Design 3D-Printed Wearables by Pinching and Poking On-Skin Projections
Tactum is an augmented modeling tool that lets users manipulate images on their body via gesture to create ready-to-print Moto 360 watch bands and ready-to-wear medical braces
Madeline Gannon, head of Pennsylvania-based design collective MADLAB.CC, has created a 3D printing concept that uses the body as a canvas and gestures as design tools.
The project was developed in collaboration with Autodesk Research and with support from the Frank-Ratchye STUDIO for Creative Inquiry at Carnegie Mellon University. Gannon tells PSFK:
Tactum bypasses the traditional trial-and-error design process, and lets you use your own body as an input surface for crafting wearables. It recognizes natural, tactile gestures on the body—for example, poking, rubbing, pinching—to customize the digital design that’s projected onto your body. Since this digital geometry is generated from your unique body, designs created through Tactum will inherently fit when 3D printed.
Tactum extracts features from the user’s body to create an interactive digital geometry that is projected onto the skin. This takes the form of bands of light on the user’s arm, which is otherwise in darkness.
By touching these on-skin projections, the user can manipulate their shapes and design a personalized wearable. For example, they can pinch a projection to alter its thickness, drag projections to change their position or run their finger along a set of bands of light, stopping in-between to to create an empty space.
Once they are satisfied with a design, users can access bespoke ready-to-print and ready-to-wear wearables.
The system works through depth sensing and projection mapping, which detect touch gestures on the skin.
When using the Tactum to create a new watch band for the Moto 360 Smartwatch, skin gestures could be used to craft the overall form, while CAD (Computer-Aided Design) would create the precise geometries needed for the clips and clasp. Gannon explains:
Striking a balance between these flexible and precise parameters means that users can intuitively customize the design to their aesthetic desires, but that the wearable will also work as a functional object once fabricated.
MADLAB.CC has also developed a prototype of a medical wrist brace, Gannon tells PSFK:
Tactum records the user as they rub the areas of their arm where they feel the most pain. The system then generates a brace with a support structure that grows more densely where the user indicated (in the pain areas), and less densely elsewhere. Once generated, the brace can immediately be 3D printed and worn.

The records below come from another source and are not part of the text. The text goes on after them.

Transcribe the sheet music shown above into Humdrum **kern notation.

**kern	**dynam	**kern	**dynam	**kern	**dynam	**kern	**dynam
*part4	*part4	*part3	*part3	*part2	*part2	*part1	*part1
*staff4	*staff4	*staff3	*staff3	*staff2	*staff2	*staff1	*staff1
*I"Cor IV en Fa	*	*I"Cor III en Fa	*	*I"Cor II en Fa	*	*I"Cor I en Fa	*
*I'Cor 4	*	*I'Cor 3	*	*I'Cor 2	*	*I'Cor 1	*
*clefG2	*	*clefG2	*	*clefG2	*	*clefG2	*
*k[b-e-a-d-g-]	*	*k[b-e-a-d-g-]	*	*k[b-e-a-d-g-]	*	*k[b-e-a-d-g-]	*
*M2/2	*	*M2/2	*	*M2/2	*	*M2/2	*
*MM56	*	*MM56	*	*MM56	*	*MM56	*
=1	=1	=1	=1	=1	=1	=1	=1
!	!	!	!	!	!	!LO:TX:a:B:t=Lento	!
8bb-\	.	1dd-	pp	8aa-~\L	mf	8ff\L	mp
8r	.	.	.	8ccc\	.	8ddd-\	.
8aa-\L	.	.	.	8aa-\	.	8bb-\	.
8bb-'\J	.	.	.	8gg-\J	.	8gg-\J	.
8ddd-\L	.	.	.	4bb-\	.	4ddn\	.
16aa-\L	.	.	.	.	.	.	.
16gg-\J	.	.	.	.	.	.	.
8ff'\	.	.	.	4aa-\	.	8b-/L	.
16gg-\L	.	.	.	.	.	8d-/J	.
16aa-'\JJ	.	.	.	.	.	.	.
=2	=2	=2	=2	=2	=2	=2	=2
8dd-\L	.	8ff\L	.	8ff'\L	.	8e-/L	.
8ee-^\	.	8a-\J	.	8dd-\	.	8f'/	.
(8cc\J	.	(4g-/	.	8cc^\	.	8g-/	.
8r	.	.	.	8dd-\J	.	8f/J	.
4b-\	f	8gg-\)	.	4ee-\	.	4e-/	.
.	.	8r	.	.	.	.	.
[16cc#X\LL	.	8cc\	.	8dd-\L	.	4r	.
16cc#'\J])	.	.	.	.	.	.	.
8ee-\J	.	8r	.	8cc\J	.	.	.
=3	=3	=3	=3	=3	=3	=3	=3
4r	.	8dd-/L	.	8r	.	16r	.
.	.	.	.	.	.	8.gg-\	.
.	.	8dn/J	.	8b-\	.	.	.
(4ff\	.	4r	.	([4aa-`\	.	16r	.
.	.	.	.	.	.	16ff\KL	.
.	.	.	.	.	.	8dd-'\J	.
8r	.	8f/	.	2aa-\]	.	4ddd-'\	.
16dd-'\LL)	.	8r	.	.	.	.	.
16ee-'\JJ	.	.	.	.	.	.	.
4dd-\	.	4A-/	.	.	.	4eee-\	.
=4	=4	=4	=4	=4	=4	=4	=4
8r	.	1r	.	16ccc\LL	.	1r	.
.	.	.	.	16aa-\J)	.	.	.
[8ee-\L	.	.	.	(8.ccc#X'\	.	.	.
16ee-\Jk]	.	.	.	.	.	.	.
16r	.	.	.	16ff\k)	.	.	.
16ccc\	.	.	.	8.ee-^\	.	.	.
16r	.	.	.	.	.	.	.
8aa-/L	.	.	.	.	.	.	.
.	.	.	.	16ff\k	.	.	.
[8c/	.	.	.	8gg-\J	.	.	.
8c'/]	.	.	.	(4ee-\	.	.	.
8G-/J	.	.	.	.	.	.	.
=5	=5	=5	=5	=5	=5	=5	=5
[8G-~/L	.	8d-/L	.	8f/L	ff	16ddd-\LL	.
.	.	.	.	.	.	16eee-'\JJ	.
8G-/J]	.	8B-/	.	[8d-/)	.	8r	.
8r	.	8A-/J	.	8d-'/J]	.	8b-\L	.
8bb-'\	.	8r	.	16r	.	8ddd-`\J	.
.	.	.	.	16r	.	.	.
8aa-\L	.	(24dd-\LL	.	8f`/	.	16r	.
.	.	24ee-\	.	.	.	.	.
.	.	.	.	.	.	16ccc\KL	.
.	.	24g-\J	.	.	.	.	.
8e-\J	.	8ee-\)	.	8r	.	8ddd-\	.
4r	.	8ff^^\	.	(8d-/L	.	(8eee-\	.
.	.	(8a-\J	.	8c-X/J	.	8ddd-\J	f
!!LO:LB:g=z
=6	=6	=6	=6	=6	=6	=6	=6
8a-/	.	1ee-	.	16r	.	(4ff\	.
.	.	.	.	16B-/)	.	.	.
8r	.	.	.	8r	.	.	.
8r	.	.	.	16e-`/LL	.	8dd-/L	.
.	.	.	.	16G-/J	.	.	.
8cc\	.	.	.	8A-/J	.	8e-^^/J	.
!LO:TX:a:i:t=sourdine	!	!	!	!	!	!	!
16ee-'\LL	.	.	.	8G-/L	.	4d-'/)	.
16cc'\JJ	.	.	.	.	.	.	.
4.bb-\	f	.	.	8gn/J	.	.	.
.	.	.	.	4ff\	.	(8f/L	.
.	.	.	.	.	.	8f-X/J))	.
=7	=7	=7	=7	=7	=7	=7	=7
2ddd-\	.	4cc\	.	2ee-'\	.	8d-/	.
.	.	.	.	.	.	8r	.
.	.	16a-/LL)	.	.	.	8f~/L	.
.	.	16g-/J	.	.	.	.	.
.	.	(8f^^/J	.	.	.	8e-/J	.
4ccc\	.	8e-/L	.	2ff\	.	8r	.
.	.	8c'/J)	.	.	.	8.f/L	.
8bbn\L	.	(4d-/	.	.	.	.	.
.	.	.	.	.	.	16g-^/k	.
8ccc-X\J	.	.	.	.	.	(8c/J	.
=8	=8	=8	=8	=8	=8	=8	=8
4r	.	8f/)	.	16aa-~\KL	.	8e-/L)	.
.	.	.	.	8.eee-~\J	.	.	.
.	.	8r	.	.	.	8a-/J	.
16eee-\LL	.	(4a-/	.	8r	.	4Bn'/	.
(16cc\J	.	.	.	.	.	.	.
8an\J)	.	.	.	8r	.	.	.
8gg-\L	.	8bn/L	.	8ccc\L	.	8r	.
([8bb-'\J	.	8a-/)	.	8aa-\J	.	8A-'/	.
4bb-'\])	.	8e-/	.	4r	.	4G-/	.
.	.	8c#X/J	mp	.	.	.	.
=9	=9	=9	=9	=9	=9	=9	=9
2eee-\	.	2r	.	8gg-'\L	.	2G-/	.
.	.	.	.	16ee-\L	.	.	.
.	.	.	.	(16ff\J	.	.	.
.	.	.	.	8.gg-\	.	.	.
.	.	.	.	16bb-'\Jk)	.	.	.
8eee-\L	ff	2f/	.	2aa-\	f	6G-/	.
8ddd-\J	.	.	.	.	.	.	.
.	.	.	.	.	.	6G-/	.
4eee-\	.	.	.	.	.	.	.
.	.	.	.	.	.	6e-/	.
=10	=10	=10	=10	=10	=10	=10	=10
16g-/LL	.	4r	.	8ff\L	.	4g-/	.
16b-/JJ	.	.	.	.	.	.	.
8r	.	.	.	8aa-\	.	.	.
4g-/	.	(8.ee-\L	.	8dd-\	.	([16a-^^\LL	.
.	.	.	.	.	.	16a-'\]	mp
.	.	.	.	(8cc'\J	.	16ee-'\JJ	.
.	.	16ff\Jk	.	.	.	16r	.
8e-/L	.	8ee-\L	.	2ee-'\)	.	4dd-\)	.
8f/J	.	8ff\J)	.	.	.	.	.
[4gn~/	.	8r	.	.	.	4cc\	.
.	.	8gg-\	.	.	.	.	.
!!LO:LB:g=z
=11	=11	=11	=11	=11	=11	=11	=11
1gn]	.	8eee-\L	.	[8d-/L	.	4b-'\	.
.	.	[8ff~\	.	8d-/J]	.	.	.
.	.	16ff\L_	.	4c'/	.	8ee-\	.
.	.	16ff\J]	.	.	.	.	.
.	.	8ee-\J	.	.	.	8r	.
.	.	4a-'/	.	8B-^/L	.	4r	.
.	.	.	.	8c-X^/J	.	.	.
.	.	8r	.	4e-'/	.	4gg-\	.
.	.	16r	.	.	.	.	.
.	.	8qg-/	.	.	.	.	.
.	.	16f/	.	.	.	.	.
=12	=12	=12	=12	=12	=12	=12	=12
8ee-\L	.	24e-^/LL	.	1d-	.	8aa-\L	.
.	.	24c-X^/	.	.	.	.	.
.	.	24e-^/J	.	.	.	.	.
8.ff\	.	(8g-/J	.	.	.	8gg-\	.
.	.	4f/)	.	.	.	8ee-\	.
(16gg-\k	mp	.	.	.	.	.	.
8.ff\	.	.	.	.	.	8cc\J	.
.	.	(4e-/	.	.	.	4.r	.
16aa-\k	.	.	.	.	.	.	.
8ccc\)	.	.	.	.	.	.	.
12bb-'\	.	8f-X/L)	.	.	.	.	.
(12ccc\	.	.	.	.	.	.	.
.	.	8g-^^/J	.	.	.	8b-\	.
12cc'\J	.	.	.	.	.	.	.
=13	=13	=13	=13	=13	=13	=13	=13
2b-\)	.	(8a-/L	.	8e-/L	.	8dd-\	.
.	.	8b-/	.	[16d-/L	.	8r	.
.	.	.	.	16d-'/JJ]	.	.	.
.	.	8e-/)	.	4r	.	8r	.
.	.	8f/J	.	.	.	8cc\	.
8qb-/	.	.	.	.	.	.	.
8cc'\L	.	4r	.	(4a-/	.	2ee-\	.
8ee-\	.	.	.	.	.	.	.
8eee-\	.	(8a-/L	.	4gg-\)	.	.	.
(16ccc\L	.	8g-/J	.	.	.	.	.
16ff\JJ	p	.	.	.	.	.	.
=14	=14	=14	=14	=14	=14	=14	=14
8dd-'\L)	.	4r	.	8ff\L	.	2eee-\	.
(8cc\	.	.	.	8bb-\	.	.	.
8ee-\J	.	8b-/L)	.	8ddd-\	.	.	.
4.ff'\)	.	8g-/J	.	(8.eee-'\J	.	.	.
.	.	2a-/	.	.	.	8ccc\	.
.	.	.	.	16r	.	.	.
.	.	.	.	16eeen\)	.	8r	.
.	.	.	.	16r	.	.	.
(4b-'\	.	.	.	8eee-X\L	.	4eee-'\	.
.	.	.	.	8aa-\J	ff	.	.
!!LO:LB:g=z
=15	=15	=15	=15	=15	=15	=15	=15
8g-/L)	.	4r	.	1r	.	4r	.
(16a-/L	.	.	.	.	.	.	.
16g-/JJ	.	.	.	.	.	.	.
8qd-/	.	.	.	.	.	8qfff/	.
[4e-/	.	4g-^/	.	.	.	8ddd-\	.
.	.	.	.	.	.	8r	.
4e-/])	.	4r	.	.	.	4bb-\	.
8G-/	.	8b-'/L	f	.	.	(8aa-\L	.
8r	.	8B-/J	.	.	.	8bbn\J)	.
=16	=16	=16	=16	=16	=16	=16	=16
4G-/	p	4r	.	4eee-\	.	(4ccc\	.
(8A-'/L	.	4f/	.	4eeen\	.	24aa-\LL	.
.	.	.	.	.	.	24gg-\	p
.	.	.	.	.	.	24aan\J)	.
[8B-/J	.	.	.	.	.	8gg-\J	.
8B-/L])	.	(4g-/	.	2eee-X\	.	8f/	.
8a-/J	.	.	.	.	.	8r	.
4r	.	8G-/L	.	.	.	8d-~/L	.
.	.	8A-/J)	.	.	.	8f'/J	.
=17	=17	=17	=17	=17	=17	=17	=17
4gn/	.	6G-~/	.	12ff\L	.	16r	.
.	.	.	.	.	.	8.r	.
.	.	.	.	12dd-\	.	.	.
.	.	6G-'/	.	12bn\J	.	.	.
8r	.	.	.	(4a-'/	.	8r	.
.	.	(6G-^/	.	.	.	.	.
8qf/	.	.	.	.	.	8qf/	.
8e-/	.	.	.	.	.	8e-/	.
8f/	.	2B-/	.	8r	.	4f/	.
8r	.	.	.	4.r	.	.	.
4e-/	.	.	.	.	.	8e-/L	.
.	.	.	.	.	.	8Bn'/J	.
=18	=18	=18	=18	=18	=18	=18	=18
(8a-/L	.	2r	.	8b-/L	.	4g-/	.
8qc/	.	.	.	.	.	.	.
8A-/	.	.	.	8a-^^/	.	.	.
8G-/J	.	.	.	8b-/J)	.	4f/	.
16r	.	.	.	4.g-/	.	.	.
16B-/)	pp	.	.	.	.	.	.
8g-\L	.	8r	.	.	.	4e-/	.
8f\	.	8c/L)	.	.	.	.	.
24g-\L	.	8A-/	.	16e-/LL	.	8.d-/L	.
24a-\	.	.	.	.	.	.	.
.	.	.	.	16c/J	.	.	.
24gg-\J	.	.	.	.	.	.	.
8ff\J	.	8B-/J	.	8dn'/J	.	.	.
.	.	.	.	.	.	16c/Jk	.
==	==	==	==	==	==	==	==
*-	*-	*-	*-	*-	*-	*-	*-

In trials, the team has created wearables made from different types of materials, modeling modes, and fabrication machines. These include a nylon and rubber print made from a Selective-Laser Sinter (SLS) 3D printer and a ‘furry’ print made from a Stereolithography (SLA) 3D printer.
The MADLAB.CC team plans to extend the wearables to other areas of the body in the future, Gannon explains:
While Tactum currently focuses on the arm, we are particularly excited to adapt these techniques to prosthetic and footwear design. These two domains have incredibly intriguing challenges for on-body gestural design: they first and foremost need to be functional wearables, but they should also be imbued with the personality and aesthetics of the wearer.
At PSFK we are seeing a lot of innovation in gesture control and 3D printing. Recently, we’ve covered a gesture-controlled frame that turns your wall into a mini museum, gesture-controlled stones that help people with physical challenges, and a range of 3D printing innovations, including 3D-printed prosthetics and 3D-printed fashion.
The Tactum combines these two burgeoning areas, pointing toward a future in which we will be able to design our own wearables and other items through gesture alone. This could make the creative process for 3D printed design more accessible, as it will rely on touch and intuitive movements rather than technical know-how.